# GSU 2nd annual Friday Night Lights Shootout



## poolgy (Sep 18, 2011)

The Southern Eagles Archery Team from GSU would like to invite everyone to the 2nd Annual Friday Night Lights shootout on Oct 14, 2011.  Last year was a huge success and many of you have been emailing and calling to see if we were holding it again this year.  The date was moved up from Nov to Oct hoping to avoid the cold temps this year.  
It will be a 900 round with standard USA/JOAD Archery classes as well as a Hunter class for those that want to shoot your hunting setup.  If you are shooting hunter then you must also use hunting arrows with screw in field points.  
Remember to get your registration in by Oct 1st in order to get your free event t-shirt!  
A lot of effort has already gone into this event so please help by showing your support for this team.


----------



## red1691 (Sep 18, 2011)

My Son's High School marching band is performing Friday and Saturday, But we will get some of the Savannah group up that way, hopefully!


----------



## bowsmith (Sep 19, 2011)

Not going to be able to make it down.  Have too many things to wrap up here.  I may be in town next week though, so I may stop by.


----------



## mwood1985 (Sep 21, 2011)

i might could pull myself out of the stand and come visit my little brother in Statesboro. sounds fun. what exactly does a 900 round consist of?


----------



## wilber85 (Sep 21, 2011)

Wow GSU has an archery team now??  Might have to start working on that masters degree!


----------



## poolgy (Sep 21, 2011)

A 900 round is just 90 arrows x 10 points each = 900
Thats all!  Yes it is a lot of fun.  It's even more fun under the lights at GSU!  Look at the information sheet and you will find how far you have to shoot.  Give me a call if you have any questions. 
Carl


----------



## poolgy (Sep 21, 2011)

wilber85 said:


> Wow GSU has an archery team now??  Might have to start working on that masters degree!



Come on back Wilber!


----------



## Silver Mallard (Sep 23, 2011)

Never shot this format. Should be fun.
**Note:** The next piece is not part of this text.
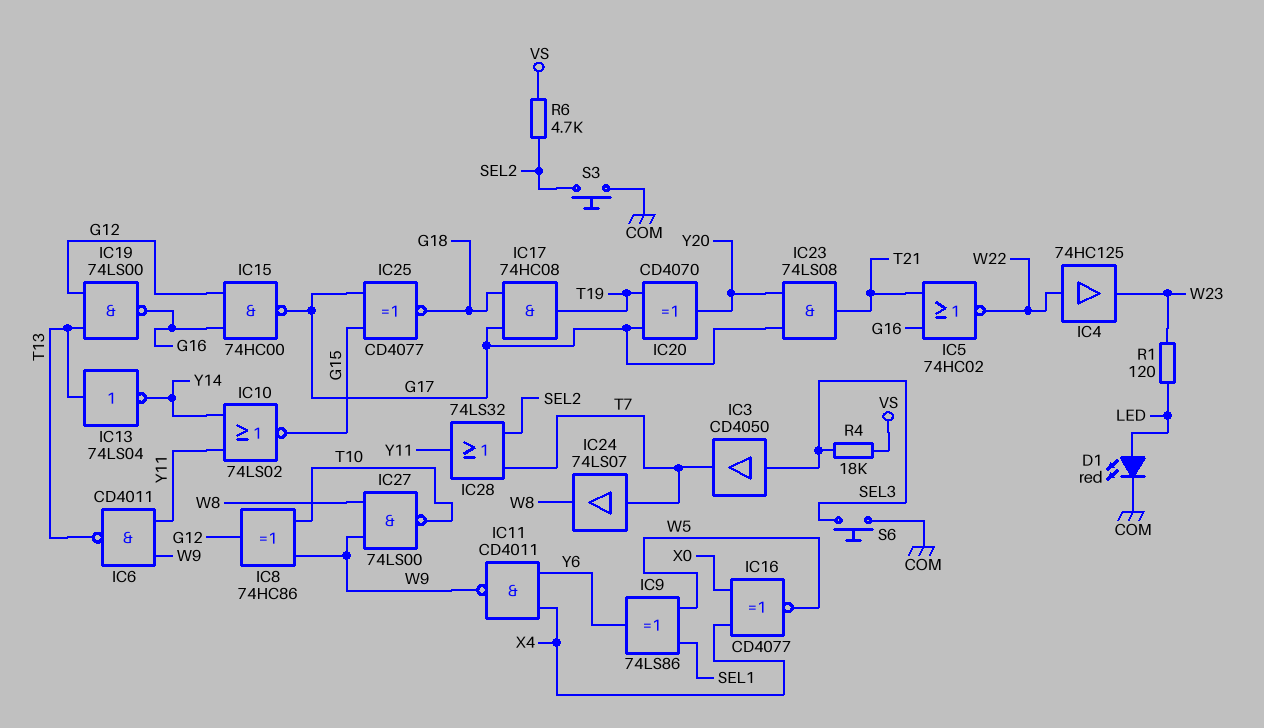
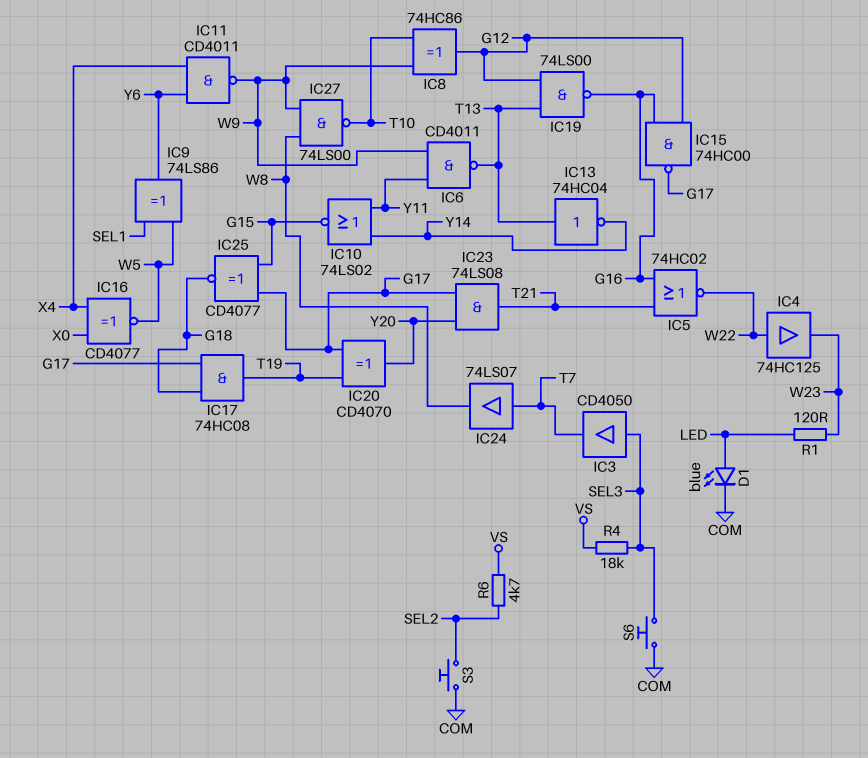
D1: LED red (A LED, K COM) -> LED blue (A LED, K COM)
IC13: NOT 74LS04 (in T13, out Y14) -> NOT 74HC04 (in T13, out Y14)
IC28: OR 74LS32 (in SEL2, in T7, out Y11) -> none

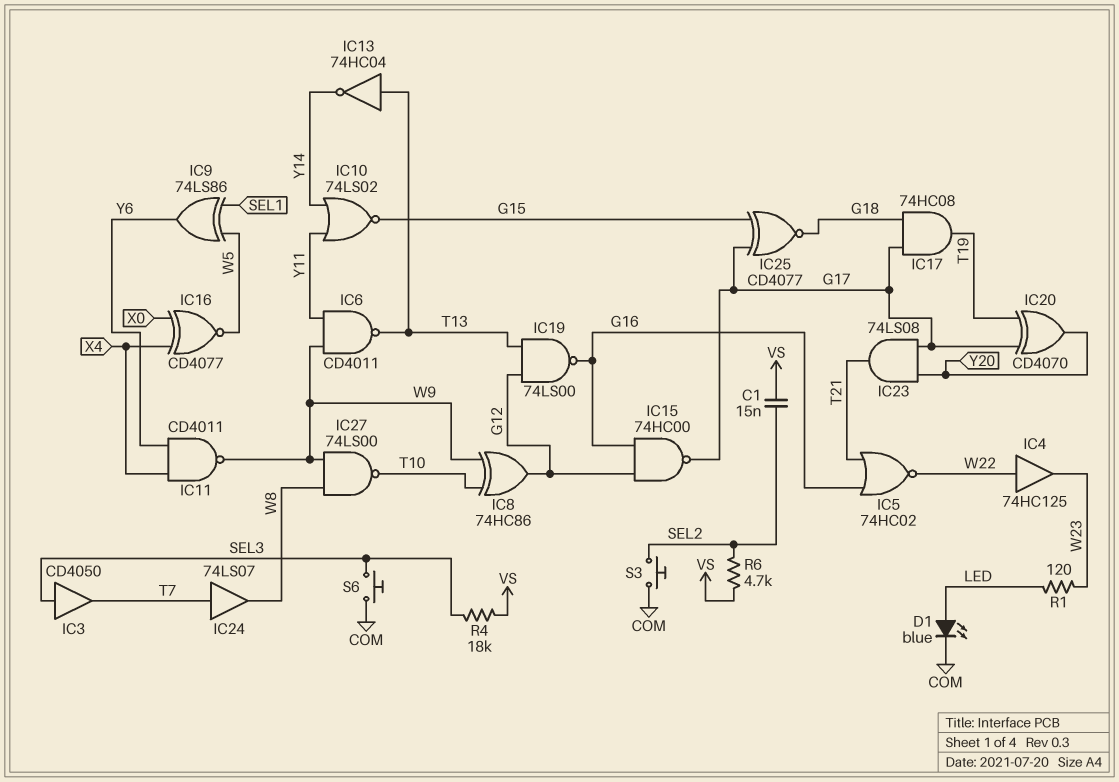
C1: none -> 15nF (SEL2, VS)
Gonna make the trip for it!!!


----------



## poolgy (Sep 29, 2011)

Remember!!!
Everyone needs to get their registration in so we can get the shirts ordered and final arrangements made.
Looks like its going to be another great shoot!


----------



## KMckie786 (Oct 4, 2011)

If I register now is the fee refundable if I cant make it? I am planning on coming, but due to a couple of unknowns around that time frame I may not be able to.


----------



## poolgy (Oct 4, 2011)

*Gsu*

You can always do a late registration as long as there is still room. We have had many call trying to get there registrations in. We are placing shirt orders now so if your registration isn't in then you may not get a shirt. If you would like you can give me a call. 
Carl
912-334-2148


----------



## red1691 (Oct 11, 2011)

Is the Shooting line full up for Friday night yet?


----------



## poolgy (Oct 11, 2011)

Give us a call....just a few spots left.


----------



## red1691 (Oct 14, 2011)

Can't make it, Marching Band going to Lakeside Evens to night and Grovetown in the morning. Someone take some photos and share with us. Good Luck to all and have fun too!


----------



## poolgy (Oct 19, 2011)

Scores and pics posted under new thread!


----------